(Dataset entries)
-- -- --
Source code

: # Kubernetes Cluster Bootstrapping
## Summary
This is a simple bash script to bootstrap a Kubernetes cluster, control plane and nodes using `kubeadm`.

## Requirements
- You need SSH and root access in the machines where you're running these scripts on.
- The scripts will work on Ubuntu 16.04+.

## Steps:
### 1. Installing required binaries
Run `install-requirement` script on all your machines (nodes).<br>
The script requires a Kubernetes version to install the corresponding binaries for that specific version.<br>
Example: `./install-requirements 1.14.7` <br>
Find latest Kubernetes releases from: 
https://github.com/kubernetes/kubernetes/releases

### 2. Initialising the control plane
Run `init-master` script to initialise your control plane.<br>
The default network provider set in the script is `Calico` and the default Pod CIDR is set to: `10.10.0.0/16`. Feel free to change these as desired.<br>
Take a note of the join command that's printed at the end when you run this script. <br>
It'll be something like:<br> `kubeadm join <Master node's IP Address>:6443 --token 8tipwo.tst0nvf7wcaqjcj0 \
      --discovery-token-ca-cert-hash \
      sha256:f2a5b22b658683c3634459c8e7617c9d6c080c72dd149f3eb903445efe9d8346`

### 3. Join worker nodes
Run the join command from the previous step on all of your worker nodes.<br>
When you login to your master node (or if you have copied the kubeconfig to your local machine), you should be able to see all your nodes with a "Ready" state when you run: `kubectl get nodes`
-- -- --
# Exercise objective:
The lines to write out run from the one with "It'll be something" through the end of the records. Give them exactly, and only them.

# Task result:
It'll be something like:<br> `kubeadm join <Master node's IP Address>:6443 --token 8tipwo.tst0nvf7wcaqjcj0 \
      --discovery-token-ca-cert-hash \
      sha256:f2a5b22b658683c3634459c8e7617c9d6c080c72dd149f3eb903445efe9d8346`

### 3. Join worker nodes
Run the join command from the previous step on all of your worker nodes.<br>
When you login to your master node (or if you have copied the kubeconfig to your local machine), you should be able to see all your nodes with a "Ready" state when you run: `kubectl get nodes`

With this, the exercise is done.